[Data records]
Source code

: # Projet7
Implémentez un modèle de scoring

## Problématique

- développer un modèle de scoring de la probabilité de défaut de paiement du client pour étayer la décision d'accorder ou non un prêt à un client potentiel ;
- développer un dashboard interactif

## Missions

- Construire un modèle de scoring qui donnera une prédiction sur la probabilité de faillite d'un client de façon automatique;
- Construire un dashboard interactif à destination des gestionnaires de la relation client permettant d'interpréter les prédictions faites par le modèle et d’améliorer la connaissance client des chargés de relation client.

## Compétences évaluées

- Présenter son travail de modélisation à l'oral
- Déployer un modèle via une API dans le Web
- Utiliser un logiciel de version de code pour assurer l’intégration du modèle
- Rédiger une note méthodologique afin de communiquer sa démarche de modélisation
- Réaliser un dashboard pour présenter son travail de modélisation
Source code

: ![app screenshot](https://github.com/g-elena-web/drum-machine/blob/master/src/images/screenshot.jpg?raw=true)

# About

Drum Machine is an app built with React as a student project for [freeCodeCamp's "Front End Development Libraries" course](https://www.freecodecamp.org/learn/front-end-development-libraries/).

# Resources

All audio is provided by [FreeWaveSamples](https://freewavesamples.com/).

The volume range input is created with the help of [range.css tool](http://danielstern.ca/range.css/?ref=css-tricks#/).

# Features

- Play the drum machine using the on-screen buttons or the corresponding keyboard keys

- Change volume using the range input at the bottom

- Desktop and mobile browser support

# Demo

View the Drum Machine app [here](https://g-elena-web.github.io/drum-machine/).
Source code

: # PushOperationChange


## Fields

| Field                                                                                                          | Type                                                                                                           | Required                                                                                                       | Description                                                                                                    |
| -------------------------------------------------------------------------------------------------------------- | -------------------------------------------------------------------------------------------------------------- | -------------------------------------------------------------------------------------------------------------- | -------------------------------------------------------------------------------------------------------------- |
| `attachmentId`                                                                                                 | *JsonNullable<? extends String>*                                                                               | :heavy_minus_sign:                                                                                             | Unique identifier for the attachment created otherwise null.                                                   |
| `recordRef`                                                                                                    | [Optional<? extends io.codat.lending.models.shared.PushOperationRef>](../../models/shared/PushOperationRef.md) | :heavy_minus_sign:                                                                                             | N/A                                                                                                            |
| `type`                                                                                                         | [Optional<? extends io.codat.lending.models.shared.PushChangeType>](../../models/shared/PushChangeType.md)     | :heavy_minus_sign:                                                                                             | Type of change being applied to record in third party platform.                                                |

### Try it
Your response should contain each line of the entries above that holds the string "elena".

### Response to this exercise
: ![app screenshot](https://github.com/g-elena-web/drum-machine/blob/master/src/images/screenshot.jpg?raw=true)
View the Drum Machine app [here](https://g-elena-web.github.io/drum-machine/).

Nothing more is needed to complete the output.